Breakfast: You're strapped for time in the morning, so you run out the door without breakfast only to discover an hour later that you're STARVING. You rummage around in your car, purse, or desk only to discover old gum, cough drops, and some leftover Halloween candy. Giving in to that gnawing feeling in your stomach, you pop a Kit-Kat and feel a little bit better, but it's not enough. You walk into the lounge at work and see a box displaying the most beautiful doughnuts you've ever seen and you think, "Perfect! This will do nicely for breakfast. Don't mind if I do!" Well, I mind if you do. Your decision not to have a healthy breakfast not only drove you to make bad choices in the morning. That sugar high that you're going to go on from starting your day with processed garbage is going to set you up for failure the rest of the day. You're going to crash once the sugar is processed through your body and you're going to be on the hunt for something to pick you up. Which leads us to lunch.

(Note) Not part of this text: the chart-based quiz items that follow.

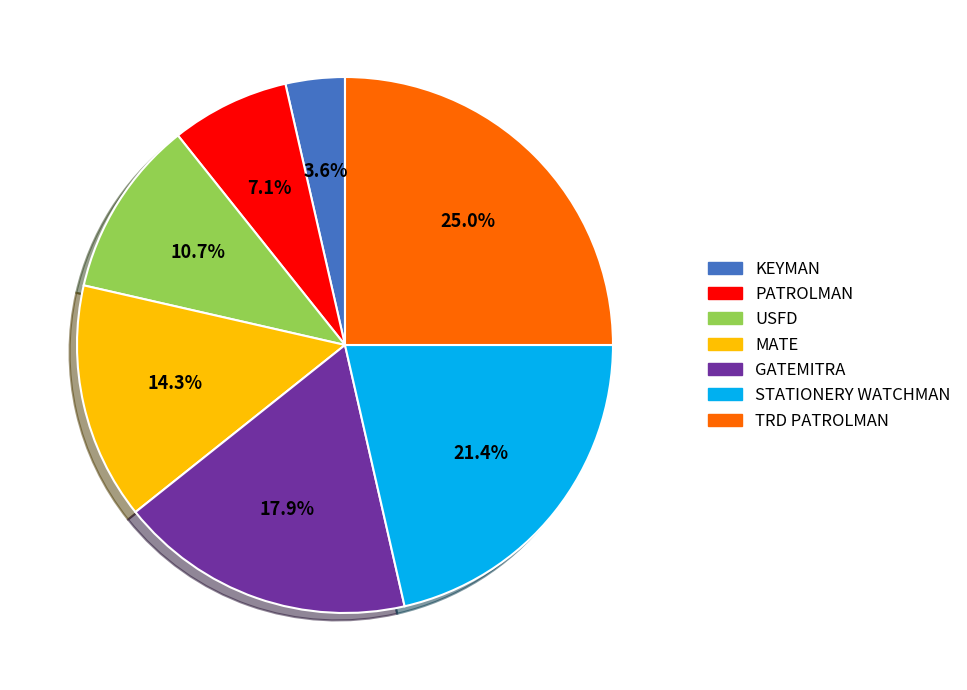

Rank the categories by value from lowest to highest.

KEYMAN, PATROLMAN, USFD, MATE, GATEMITRA, STATIONERY WATCHMAN, TRD PATROLMAN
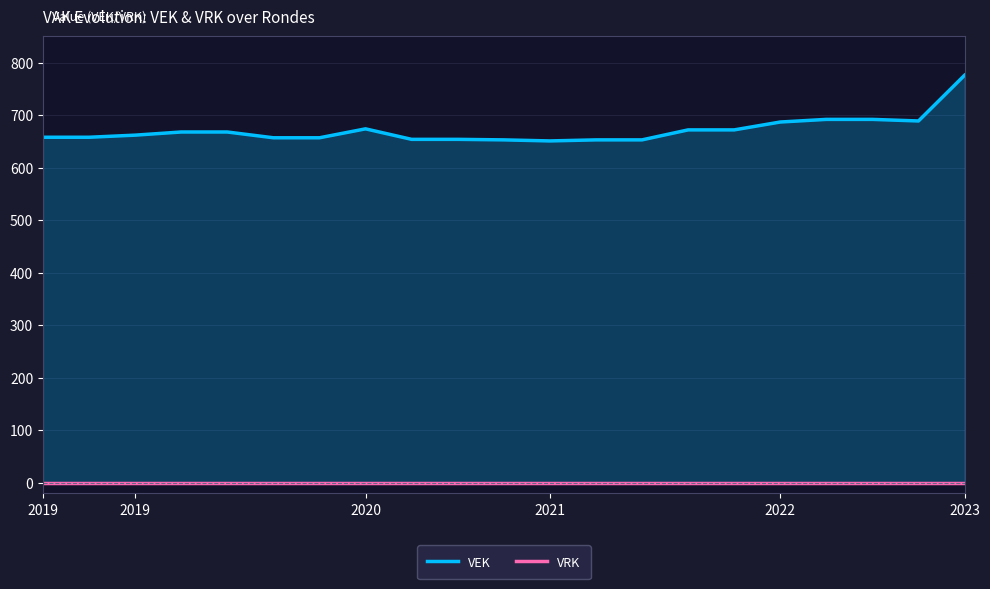

True or false: VRK and VEK intersect in this chart.

False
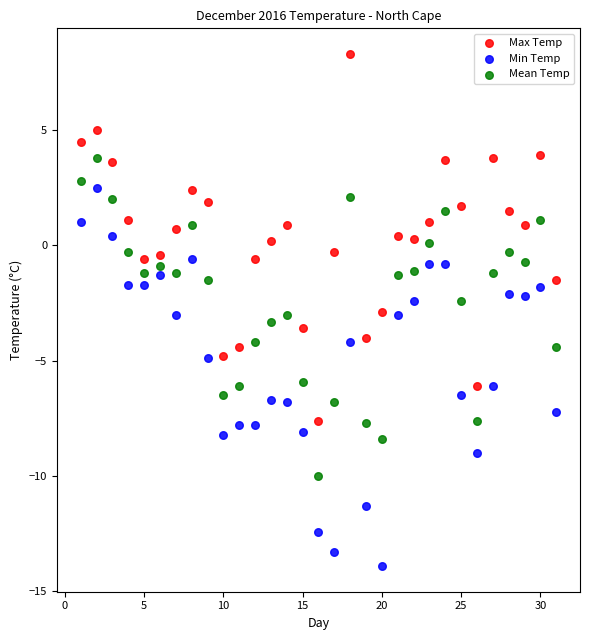

Which series reaches the maximum Y coordinate?

Max Temp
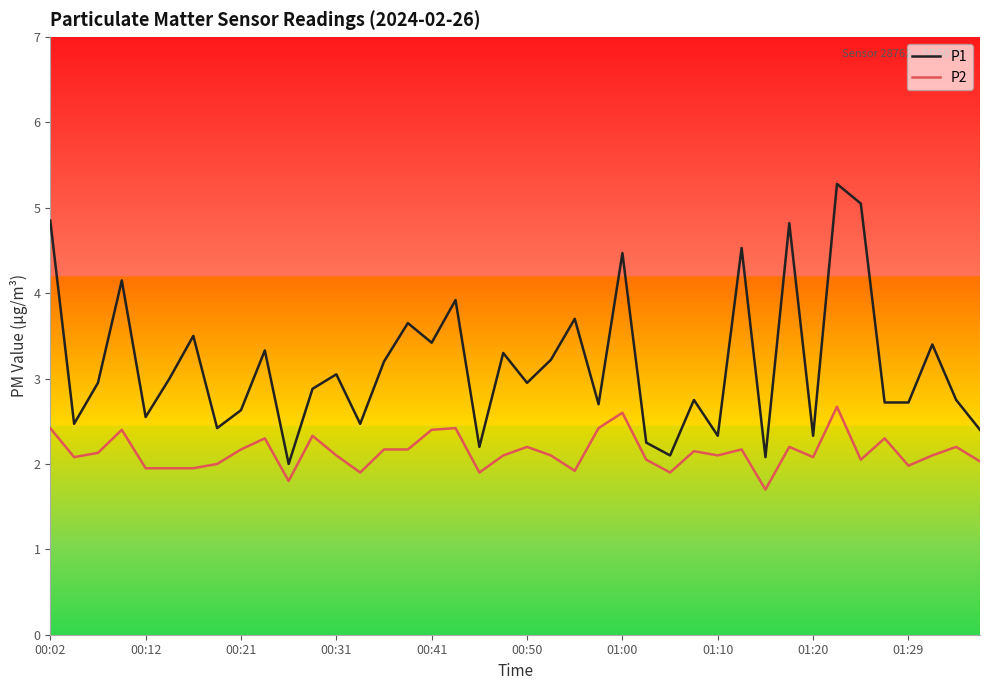

What is the lowest value of the P2 series?

1.7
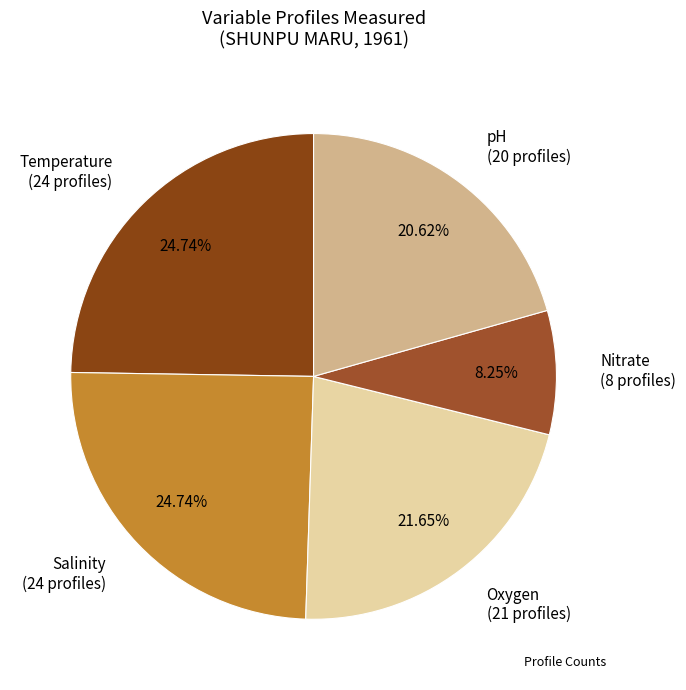

Which slice is the smallest?

Nitrate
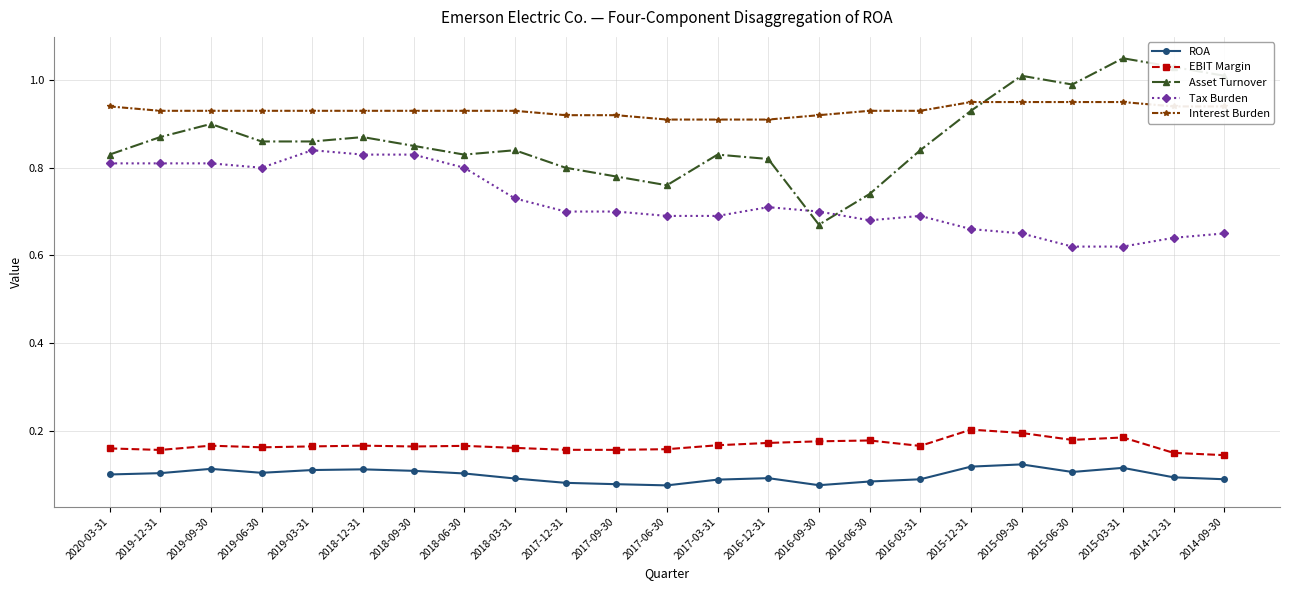

True or false: Tax Burden has a value of 0.9 at 2014-12-31.

False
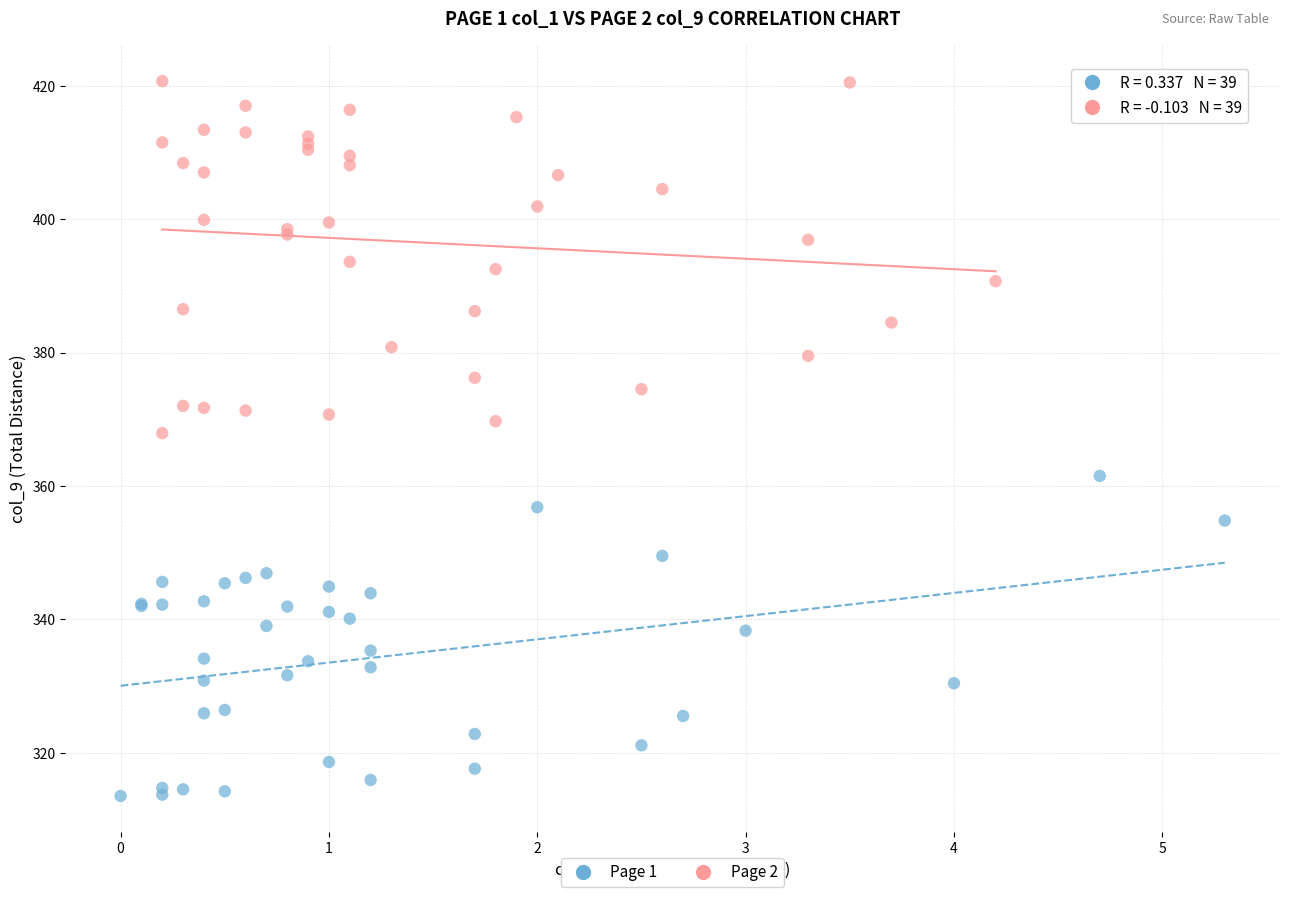

Which series contains the highest Y value?

Page 2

Lunch: Not only did you run out of time to eat breakfast, but you had nothing in the house to grab for your lunch today. Some friends at work are going to a nearby restaurant, so you decide to tag along. There, you will likely indulge in a lunch portioned to serve a family of four, and maybe a bread basket on top of that.
2-3pm slump: That heavy lunch is making you wilt like a flower at your desk so you're looking for a little pick-me-up. A diet soda, something that comes in a wrapper from the vending machine, back to the lounge to see if there are any doughnuts left... We've all been there.
Dinner: You come home exhausted from the day and are just looking for simple. If you don't have healthy staples on hand, this could end up being a frozen pizza, a box of macaroni, or worse.
The moral of this sad story is that failing to plan ahead is going to lead you to fail yourself and all that you sweat and strive for. Taking just a little bit of time each week to shop smart and prepare some healthy grab-and-go items will save you time, calories, and even money!
Some ideas to consider:
*Keep washed and cut fruits and vegetables in the fridge, already portioned into zipper bags or containers
*Hard-boil a dozen eggs, peel, and keep in a bowl in the fridge
*Whip up my favorite kale salad recipe and portion it into containers to keep in the fridge: http://gymjunkie-katie.blogspot.com/2014/04/kale-salad.html
*Make a batch of veggie burritos, place in individual zipper bags and freeze to grab for a quick lunch or dinner: http://gymjunkie-katie.blogspot.com/2014/04/veggie-burritos.html
*Portion out nuts and seeds into zipper bags - store them in your cupboard, purse, glove compartment, and desk
*Place 1 C milk, 1/2 C Greek yogurt, 1 C kale, 2/3 C frozen fruit in the blender at night and store in the fridge. In the morning, blend it while you're putting your shoes on, grab it and go.
*Grill some chicken breasts and keep them sliced up in the fridge to grab for salads and sandwiches
Okay, okay... easier said than done, I know. This is especially easy to say when it's summer break and all this girl has is time! I realize it takes time out of your day and week. My food prep day during the school year is usually Saturday. I spend a couple of hours every Saturday morning when I get home from teaching my Spin class chopping, baking, blending, packing, etc. BUT, that's all the time I spend all week! My nights are free (to do work) and my mornings aren't rushed so I can get a good, long sweat in before heading to work. If you don't take the time for your health, who will?